KENYA – Through a financing agreement between Family Bank and DigiFarm, smallholder maize farmers in Embu County are set to benefit from access to digital credit for inputs and insurance to boost production.

DigiFarm is a free Safaricom service that offers farmers convenient, one-stop access to quality farm inputs at discounted prices, input loans, learning content on farming as well as access to the market.

This partnership comes following a program spearheaded by the International Food Policy Research Institute which has set out to implement a risk-contingent credit program to assess whether innovative insurance products can increase access to finance by smallholder farmers.

According to the Kenya Broadcasting Corporation (KBC), farmers based in Mbeere North and South sub-counties will be able to borrow and access the funds digitally through the agri-tech platform.

The financing targets smallholder farmers with a maximum of two acres each.

Seema Gohil, Director, Digifarm highlighted that the mobile service will continue to leverage technology and partnerships to reduce the financing gap faced by smallholder farmers and drive climate-resilient solutions.

“Through our platform, farmers are able to access a full range of services to drive production improvements.
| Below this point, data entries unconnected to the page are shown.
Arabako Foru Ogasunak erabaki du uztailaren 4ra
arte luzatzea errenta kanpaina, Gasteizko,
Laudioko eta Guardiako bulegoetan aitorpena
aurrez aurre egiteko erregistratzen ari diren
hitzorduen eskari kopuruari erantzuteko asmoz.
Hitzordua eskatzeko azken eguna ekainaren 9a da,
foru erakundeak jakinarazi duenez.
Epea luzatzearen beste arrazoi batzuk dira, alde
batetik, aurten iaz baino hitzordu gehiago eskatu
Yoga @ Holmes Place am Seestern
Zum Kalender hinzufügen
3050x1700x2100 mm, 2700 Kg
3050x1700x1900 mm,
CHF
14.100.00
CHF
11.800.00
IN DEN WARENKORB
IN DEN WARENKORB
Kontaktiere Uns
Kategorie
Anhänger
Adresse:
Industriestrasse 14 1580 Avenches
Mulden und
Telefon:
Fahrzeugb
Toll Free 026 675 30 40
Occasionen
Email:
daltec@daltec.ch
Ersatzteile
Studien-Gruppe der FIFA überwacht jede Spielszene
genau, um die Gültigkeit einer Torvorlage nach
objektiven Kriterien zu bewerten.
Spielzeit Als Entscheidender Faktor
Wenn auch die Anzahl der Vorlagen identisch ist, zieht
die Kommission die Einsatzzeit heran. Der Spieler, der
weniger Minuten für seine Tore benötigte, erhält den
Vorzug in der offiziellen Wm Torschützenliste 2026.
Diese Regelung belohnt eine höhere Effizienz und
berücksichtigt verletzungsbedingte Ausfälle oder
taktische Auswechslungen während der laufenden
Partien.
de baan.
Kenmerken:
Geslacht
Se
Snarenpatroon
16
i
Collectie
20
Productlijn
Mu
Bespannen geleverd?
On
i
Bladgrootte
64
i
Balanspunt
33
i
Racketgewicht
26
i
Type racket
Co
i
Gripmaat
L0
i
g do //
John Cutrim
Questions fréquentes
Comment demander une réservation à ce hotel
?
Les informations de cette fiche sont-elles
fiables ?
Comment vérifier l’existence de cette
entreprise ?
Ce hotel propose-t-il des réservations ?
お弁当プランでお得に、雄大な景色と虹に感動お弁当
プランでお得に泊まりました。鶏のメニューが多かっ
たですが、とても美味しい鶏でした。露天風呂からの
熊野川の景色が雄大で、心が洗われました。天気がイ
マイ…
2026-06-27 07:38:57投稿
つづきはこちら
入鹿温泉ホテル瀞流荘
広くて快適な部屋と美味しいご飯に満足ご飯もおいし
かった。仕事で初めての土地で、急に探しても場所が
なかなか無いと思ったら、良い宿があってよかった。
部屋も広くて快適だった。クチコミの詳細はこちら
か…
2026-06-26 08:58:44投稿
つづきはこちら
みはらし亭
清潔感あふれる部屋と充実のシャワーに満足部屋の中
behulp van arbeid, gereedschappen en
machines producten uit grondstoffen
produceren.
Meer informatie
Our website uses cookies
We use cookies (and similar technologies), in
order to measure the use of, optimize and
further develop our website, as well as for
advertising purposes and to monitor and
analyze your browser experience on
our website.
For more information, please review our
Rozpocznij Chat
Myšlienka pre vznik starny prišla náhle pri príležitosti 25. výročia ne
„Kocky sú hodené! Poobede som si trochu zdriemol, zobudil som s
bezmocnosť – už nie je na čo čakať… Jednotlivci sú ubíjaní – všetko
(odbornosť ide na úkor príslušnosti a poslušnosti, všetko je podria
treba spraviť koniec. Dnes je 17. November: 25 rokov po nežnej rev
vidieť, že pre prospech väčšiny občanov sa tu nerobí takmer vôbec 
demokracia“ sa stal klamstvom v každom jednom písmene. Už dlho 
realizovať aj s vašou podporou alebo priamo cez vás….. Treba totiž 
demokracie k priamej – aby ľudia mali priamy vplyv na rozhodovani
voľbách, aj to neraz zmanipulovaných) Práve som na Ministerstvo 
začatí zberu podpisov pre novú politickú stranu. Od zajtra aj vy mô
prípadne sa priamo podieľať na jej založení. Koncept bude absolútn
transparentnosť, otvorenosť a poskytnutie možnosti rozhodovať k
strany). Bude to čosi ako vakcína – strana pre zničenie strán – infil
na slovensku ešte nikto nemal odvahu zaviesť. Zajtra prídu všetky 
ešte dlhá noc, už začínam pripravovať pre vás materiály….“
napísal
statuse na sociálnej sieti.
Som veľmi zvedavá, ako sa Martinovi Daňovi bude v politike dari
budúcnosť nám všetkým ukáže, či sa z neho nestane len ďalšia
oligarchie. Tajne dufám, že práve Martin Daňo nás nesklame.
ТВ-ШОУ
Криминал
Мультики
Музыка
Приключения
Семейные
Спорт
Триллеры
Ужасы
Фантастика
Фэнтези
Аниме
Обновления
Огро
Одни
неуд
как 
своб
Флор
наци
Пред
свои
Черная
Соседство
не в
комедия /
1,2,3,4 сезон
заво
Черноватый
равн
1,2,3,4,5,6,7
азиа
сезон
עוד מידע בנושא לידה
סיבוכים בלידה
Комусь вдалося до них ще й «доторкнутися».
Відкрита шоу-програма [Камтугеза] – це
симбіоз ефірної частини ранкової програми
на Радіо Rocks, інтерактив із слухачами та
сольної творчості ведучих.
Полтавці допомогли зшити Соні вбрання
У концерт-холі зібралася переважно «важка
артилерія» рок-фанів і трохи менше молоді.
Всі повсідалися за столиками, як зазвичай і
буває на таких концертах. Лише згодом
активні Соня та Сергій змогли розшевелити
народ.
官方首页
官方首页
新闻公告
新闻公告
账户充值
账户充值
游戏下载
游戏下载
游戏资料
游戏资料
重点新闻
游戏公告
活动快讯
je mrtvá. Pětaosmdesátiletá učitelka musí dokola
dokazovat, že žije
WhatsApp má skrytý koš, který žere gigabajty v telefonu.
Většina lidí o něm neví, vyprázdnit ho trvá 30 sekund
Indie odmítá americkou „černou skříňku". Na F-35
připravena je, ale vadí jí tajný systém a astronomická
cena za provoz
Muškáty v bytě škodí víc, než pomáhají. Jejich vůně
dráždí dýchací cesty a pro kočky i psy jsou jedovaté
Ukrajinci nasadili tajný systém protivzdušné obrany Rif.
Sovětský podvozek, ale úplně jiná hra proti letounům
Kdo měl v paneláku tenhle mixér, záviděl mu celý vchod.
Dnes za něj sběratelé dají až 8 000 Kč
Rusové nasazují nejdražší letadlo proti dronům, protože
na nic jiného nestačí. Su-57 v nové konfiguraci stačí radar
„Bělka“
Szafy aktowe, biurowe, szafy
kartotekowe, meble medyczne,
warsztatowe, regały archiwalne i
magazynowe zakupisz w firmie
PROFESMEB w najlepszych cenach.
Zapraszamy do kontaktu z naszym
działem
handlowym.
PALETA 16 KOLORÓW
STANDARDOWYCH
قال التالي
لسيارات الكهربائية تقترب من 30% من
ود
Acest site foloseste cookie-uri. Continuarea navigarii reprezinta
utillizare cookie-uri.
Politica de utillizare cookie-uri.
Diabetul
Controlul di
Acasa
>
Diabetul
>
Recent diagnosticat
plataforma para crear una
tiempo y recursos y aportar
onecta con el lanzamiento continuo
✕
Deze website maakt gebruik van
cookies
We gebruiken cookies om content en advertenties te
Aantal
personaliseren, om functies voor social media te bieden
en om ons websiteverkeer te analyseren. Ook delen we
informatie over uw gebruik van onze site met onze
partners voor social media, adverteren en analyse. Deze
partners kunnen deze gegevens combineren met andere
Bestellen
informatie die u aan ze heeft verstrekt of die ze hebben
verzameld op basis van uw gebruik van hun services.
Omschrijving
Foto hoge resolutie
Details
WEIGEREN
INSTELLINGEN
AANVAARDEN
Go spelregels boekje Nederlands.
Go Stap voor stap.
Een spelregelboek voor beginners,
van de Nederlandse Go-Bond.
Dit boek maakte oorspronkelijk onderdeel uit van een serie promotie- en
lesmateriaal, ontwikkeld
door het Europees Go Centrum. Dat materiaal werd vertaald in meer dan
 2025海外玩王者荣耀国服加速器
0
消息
They receive agronomy advice, credit for inputs, insurance, and other services and can then connect with buyers during harvest,” Gohil explained.  

In addition to financing, the farmers will receive innovative insurance, training on sustainable agricultural practices, market linkage, and financial literacy to promote farming resilience and produce.

Arid and Semi-Arid Land (ASAL) counties such as Embu often face low agricultural produce due to production shocks such as droughts and diseases.

According to the Economic Survey 2023 released by the Kenya Bureau of National Statistics, the production volume of maize in Kenya declined by 6.5 percent to 34.3 million bags in 2022.

Aristarchus Kuria, Family Bank Lead Digital Transformation said that despite the high vulnerability to the impacts of climate change and market inefficiencies, farmers continue to face a lack of access to efficient and convenient funding to buy essential farming products.

He, however, noted that technology adoption and such multisector partnerships are increasing financial inclusion, especially for smallholder farmers.

“As a Bank, our focus has therefore been to always provide end-to-end value to our customers. We are confident that through this partnership we will not only improve farmers’ financial resilience to these shocks but through technology we will reduce their costs and improve profitability that will help break the cycle of low investment and low returns,” he said.

Family Bank and DigiFarm hinted at plans to further extend the partnership to sorghum farmers in Meru County.